Instructions for the task → Only the lines from the first line of the data through the line containing "border-top:3px solid #0c4a6e;border-bottom:3px" belong in the answer, transcribed exactly; pictures do not.

(Extracted records)
Content starts
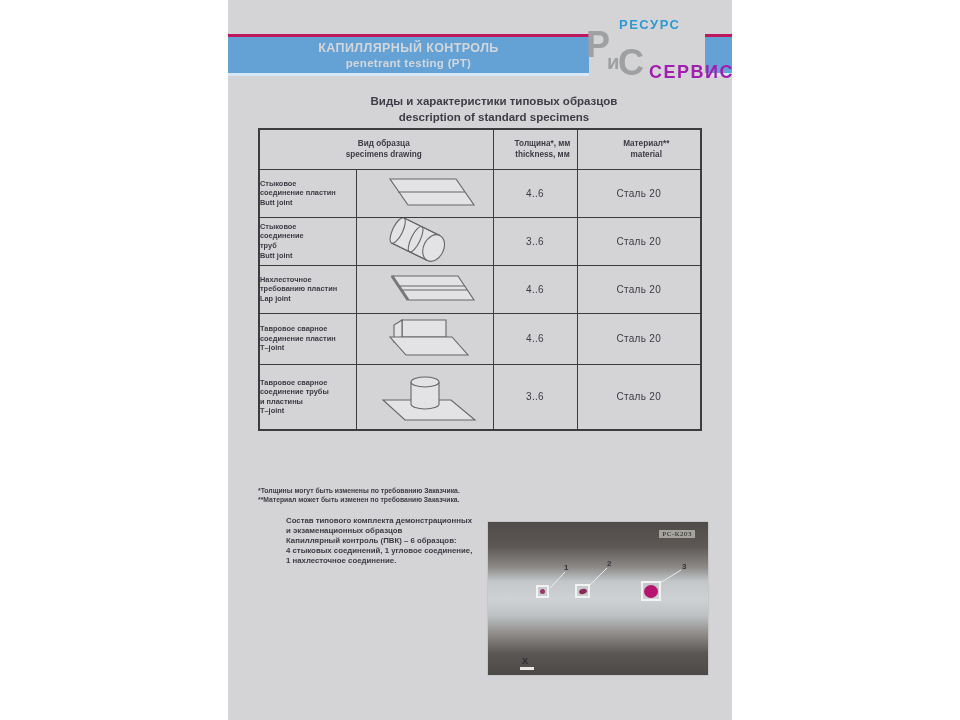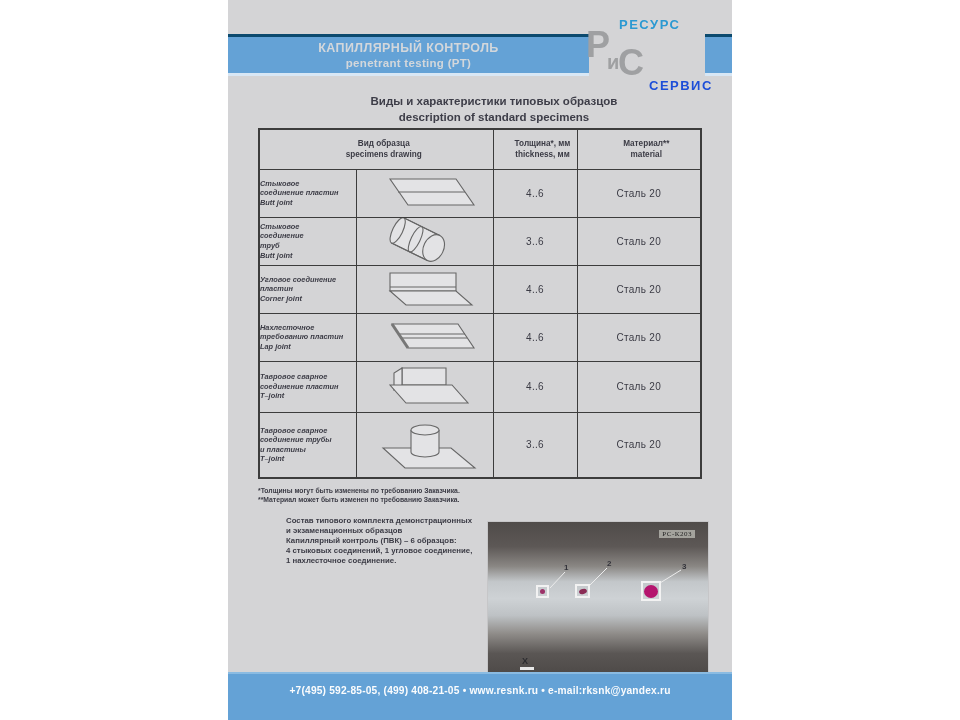--- a/index.html
+++ b/index.html
@@ -9,7 +9,7 @@
 
   
   .band{position:absolute;top:34px;height:42px;background:#64a2d6;
-        border-top:3px solid #0c4a6e;border-bottom:3px solid #d8e7f5;}
+        border-top:3px solid #be185d;border-bottom:3px solid #d8e7f5;}
   .band-left{left:0;width:361px;text-align:center;padding-top:4px;}
   .band-right{left:477px;width:27px;}
   .band-title-ru{font-size:12.5px;font-weight:bold;color:#d3d7db;letter-spacing:.4px;line-height:15px;}

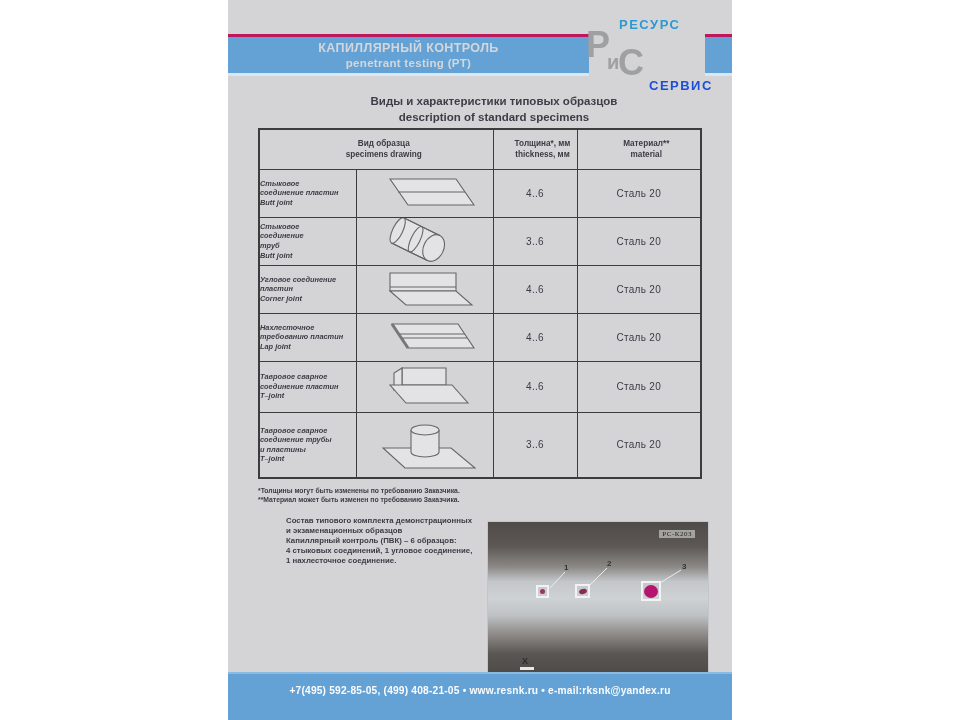--- a/index.html
+++ b/index.html
@@ -21,7 +21,7 @@
   .logo-i{left:379px;top:51px;font-size:20px;color:#9fa0a2;}
   .logo-s{left:390px;top:42px;font-size:36px;color:#9fa0a2;}
   .logo-w1{left:391px;top:17px;font-size:13px;color:#2b99d2;letter-spacing:1.5px;}
-  .logo-w2{left:421px;top:62px;font-size:13px;color:#1d4ed8;letter-spacing:1.5px;margin-top:16px;}
+  .logo-w2{left:421px;top:62px;font-size:18px;color:#a21caf;letter-spacing:1.5px;}
 
   .doc-title{position:absolute;left:0;top:93px;width:100%;text-align:center;
              font-size:11.5px;font-weight:bold;color:#3d3d48;line-height:16px;white-space:pre-line;padding-left:28px;}

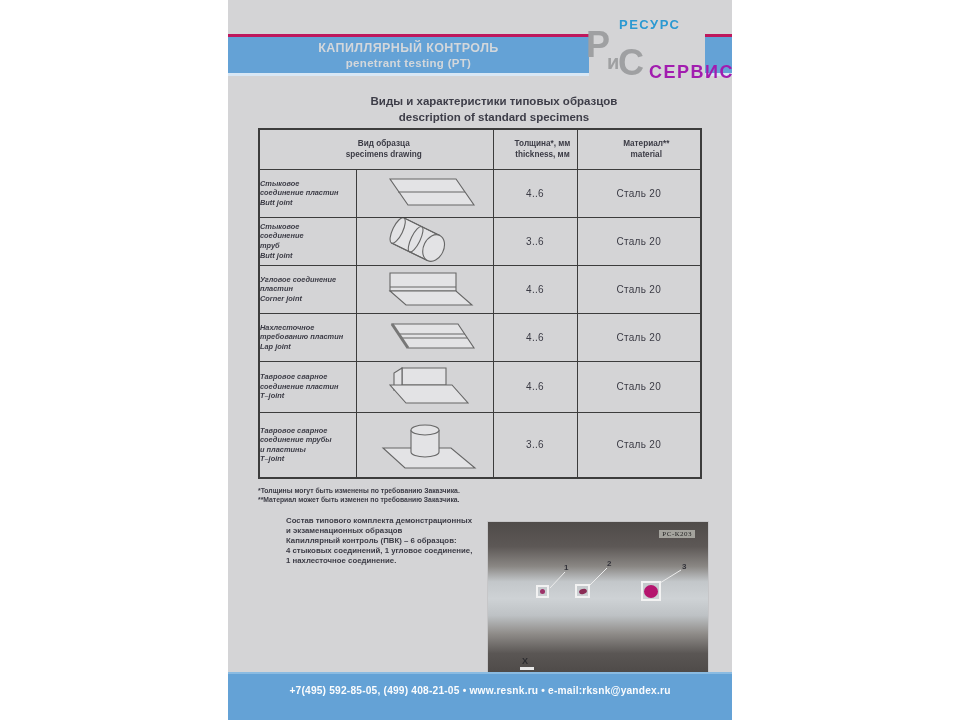--- a/index.html
+++ b/index.html
@@ -31,7 +31,7 @@
              table-layout:fixed;border:2px solid #3c3c3c;}
   table.spec th,table.spec td{border:1.5px solid #3c3c3c;color:#3b3b45;vertical-align:middle;padding:0;}
   table.spec th{font-size:8.2px;font-weight:bold;white-space:pre-line;line-height:11px;height:40px;text-align:center;padding-left:15px;}
-  td.lbl{font-size:7.4px;font-weight:bold;white-space:pre-line;line-height:9.6px;padding-left:6px;text-align:left;font-style:italic;}
+  td.lbl{font-size:7.4px;font-weight:bold;white-space:pre-line;line-height:9.6px;padding-left:6px;text-align:left;}
   td.drw{text-align:center;}
   td.val{font-size:10px;font-weight:normal;text-align:center;letter-spacing:.3px;}
   td.drw svg{display:block;margin:0 auto;}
Content ends
Expected answer →
--- a/index.html
+++ b/index.html
@@ -9,7 +9,7 @@
 
   
   .band{position:absolute;top:34px;height:42px;background:#64a2d6;
-        border-top:3px solid #0c4a6e;border-bottom:3px solid #d8e7f5;}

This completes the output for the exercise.